During the early 2020s, organisations advocating stricter immigration controls gained prominence. Among these was Operation Dudula, founded in 2021, which campaigned against illegal immigration and demanded stronger enforcement of immigration laws.

A poll by the Human Sciences Research Council conducted in 2025 showed that one in six adults said they would welcome all foreigners and 42% said they would welcome none, marking a sharp rise in anti-immigrant sentiment. A 2025 Afrobarometer survey also showed that eight out of every ten South Africans believed that immigrants have a "negative" impact on the economy and an Ipsos poll found that nearly 75% of all respondents did not trust African immigrants "at all".

== Causes ==

Observers and analysts have attributed the rise of the movement to South Africa's high unemployment rate, economic inequality, public concerns over crime, competition for jobs and housing, and dissatisfaction with government institutions. Supporters of the movement have argued that illegal immigration has increased pressure on public services and employment opportunities, while critics have accused anti-immigrant activists of scapegoating migrants for broader socioeconomic problems.

== History ==

=== Early developments ===

Anti-immigrant activism increased during the early 2020s with the emergence of grassroots organisations and social media campaigns. Groups such as Operation Dudula and Put South Africans First called for stricter border controls and the removal of undocumented migrants from the country.

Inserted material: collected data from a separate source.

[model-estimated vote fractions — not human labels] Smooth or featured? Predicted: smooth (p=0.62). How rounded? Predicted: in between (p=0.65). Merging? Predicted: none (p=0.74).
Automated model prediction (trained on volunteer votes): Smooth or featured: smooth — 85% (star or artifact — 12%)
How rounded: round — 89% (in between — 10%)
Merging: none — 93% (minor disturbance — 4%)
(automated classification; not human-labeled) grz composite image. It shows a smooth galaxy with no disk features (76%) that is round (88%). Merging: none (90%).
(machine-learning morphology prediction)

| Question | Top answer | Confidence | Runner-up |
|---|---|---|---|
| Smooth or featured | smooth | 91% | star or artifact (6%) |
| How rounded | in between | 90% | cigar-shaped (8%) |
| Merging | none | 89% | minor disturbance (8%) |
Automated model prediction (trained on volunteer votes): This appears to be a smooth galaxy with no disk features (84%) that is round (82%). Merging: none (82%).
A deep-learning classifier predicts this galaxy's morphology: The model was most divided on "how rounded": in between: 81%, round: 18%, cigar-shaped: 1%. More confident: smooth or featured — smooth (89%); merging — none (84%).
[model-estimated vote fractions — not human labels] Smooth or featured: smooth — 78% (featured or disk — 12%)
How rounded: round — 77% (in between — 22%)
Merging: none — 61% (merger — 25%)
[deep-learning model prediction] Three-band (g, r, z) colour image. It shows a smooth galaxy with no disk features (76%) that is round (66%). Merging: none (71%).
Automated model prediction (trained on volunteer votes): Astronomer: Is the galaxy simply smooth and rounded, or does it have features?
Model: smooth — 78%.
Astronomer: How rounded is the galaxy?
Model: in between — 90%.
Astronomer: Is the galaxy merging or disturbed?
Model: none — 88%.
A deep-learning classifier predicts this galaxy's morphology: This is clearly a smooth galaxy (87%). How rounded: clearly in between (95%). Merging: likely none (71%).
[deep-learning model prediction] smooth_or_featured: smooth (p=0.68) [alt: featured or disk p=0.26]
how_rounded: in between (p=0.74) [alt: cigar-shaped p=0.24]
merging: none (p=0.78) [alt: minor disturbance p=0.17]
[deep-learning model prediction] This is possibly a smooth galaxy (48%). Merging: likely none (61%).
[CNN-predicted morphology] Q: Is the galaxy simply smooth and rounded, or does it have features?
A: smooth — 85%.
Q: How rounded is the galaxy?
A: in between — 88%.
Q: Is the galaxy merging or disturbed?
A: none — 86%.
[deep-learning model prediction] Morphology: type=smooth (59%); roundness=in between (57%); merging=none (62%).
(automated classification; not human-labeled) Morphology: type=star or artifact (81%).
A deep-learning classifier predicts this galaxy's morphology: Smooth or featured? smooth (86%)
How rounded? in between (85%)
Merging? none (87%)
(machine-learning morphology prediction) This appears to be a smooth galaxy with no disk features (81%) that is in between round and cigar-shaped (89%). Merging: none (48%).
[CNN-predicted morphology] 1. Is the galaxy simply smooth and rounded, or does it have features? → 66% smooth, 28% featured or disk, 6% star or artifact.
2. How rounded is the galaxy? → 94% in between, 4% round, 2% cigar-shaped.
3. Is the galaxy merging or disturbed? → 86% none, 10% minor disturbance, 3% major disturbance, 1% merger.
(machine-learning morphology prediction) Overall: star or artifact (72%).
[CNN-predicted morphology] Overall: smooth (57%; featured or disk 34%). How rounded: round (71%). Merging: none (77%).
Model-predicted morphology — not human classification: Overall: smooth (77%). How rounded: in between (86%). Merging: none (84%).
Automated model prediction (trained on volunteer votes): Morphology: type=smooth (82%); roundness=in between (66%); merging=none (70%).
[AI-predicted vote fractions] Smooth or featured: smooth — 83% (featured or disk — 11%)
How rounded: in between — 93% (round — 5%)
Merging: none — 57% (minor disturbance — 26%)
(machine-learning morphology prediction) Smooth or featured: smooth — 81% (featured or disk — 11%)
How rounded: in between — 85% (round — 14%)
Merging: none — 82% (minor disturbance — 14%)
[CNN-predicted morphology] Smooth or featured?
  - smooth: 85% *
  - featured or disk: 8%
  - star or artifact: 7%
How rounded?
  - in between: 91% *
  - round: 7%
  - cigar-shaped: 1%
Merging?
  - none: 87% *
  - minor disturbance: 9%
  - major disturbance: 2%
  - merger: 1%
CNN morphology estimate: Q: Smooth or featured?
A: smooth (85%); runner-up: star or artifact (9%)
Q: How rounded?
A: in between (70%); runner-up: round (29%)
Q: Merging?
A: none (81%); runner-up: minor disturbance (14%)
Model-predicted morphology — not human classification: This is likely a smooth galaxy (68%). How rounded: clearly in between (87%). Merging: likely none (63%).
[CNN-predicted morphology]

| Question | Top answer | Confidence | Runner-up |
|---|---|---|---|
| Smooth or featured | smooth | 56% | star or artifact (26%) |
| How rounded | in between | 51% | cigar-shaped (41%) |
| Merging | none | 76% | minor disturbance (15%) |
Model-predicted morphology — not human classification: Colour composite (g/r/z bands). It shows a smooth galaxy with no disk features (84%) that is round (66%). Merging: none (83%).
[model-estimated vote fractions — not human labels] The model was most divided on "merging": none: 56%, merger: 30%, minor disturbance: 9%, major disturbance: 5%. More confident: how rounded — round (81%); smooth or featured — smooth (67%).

=== Escalation in 2026 ===

Anti-immigrant protests intensified across South Africa during the first half of 2026, led by groups such as March and March and supported by members of the opposition party ActionSA. Demonstrators organised marches and community campaigns in several cities, with calling for the removal of migrants. Protesters called for the deportation of undocumented migrants and set 30 June as a deadline for foreigners without legal status to leave the country.

Notable anti-foreigner protests during this period includes protests in the cities of Durban (17 and 21 April and 6 May), Johannesburg (19 April), Bloemfontein (25 and 26 May), Botshabelo (26 May), Estcourt (29 May), Mossel Bay (30 May), Kleinmond (31 May), Gansbaai (1 June), Benoni (2 and 6 June), Vanderbijlpark (2 June), Witbank (4 June), Humansdorp (8 June), Boksburg (8 and 23 June), Goodwood (2 June) and Wynberg (21 June).

As tensions increased, thousands of foreign nationals, particularly Malawians living in KwaZulu-Natal, fled their homes and gathered in temporary camps or sought protection at government facilities. Aid organisations provided food, blankets and other assistance to displaced migrants. Reports emerged of intimidation, threats and attacks against foreign nationals and foreign-owned businesses, raising fears of a repeat of the xenophobic violence that occurred in 2008, 2015, 2016 and 2019.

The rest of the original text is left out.